Required tasks
1. Set down the passage of the LiFePO4 vs lead-acid article from "In this article" to "a Lithium battery.".
2. Answer these questions about the LiFePO4 vs lead-acid article:
(a) Which kind of lead-acid battery does the writer use for the comparison?
(b) What price does the writer assume for a 100AH AGM battery?
(c) What two features does the reBel 100AH battery include?
3. Write the next part of the article comparing LiFePO4 and lead-acid battery costs.

LiFePO4 vs Lead-Acid - Cost vs Cycles - Which costs more?

LiFePO4 vs Lead-Acid - Cost vs Cycles - Which costs more?

If you're reading this you're probably either trying to decide if the switch to Lithium batteries is worth it or are buying a battery for the first time and wonder if Lithium Iron Phosphate batteries are really that much better than an AGM battery is?

In this article I will explain what you're getting with the two types of batteries. If you just want a short answer my opinion is Lithium Iron Phosphate batteries are great. They provide battery power that was unheard of being possible a few years ago. For the most part I will refer to the Led-Acid battery as an AGM battery and the Lithium Iron Phosphate battery as a Lithium battery.

For a fair comparison for the Led-Acid Battery I'll use an AGM battery. This way both batteries don't leak and both can be mounted in any position. So in that respect they're equal. Both are maintenance free with the exception AGM batteries do have led posts and can corrode under some conditions but I haven't seen one corrode very often.

If you're using or considering Flooded Led-Acid batteries you're in for a real treat with Lithium batteries. There's no need to add water, clean corroded posts, you don't have to deal with venting gasses and no more de sulfating batteries.

So lets say you buy an AGM 100AH battery for 200 dollars. Most are more but we'll use this figure. A 100AH Lithium Iron Phosphate battery can cost you as much as 5 times more but for this example we'll use the very reasonably priced reBel 100AH battery that will cost you close to 600 dollars. For that price you even get Bluetooth and an all metal case two features you don't get with most Lithium batteries that cost more. So lets round that to 600 to make this easy. That means the lithium battery will cost you three times what the AGM battery will.

Collected data
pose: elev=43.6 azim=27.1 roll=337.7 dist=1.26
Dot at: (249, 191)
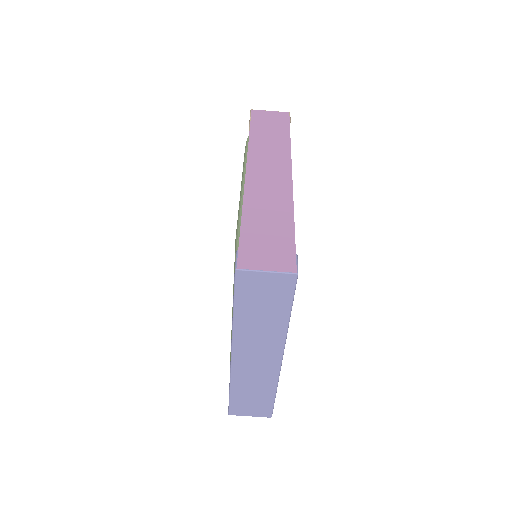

Answers for the exercise
1.
In this article I will explain what you're getting with the two types of batteries. If you just want a short answer my opinion is Lithium Iron Phosphate batteries are great. They provide battery power that was unheard of being possible a few years ago. For the most part I will refer to the Led-Acid battery as an AGM battery and the Lithium Iron Phosphate battery as a Lithium battery.

2.
(a) An AGM battery.
(b) 200 dollars.
(c) Bluetooth and an all metal case.

3.
Right off the bat you have to cut the AGM capacity in half because going below fifty percent will damage the battery and greatly shorten its life. So what you really have with the AGM battery is fifty usable amp hours you are limited on how you can make use of them. You get as little as twenty amp hours if you discharge the battery at a high current.

With the Lithium battery you can use 100 percent of its capacity getting the full 100 amp hours you paid for with no damage to the battery.

The AGM battery being a Led-Acid battery suffers from voltage sag.

 The Lithium battery will drop in voltage gradually holding a very stable voltage regardless of whether you use one amp or the full C-rating of the battery.

The AGM battery must be discharged at its stated hour rate to get that fifty amp hours you can use. That's usually a 20 hour rate which means five amps for twenty hours some of will be below 12V. Yes, you can draw more but if you do you no longer get fifty amp hours and will see even faster voltage sag.

With the Lithium battery you can load the battery to its C-rating and still get over 90 percent of its capacity above 12V. That means you can draw 100 amps from a 100AH reBel battery for almost the whole cycle above 12V.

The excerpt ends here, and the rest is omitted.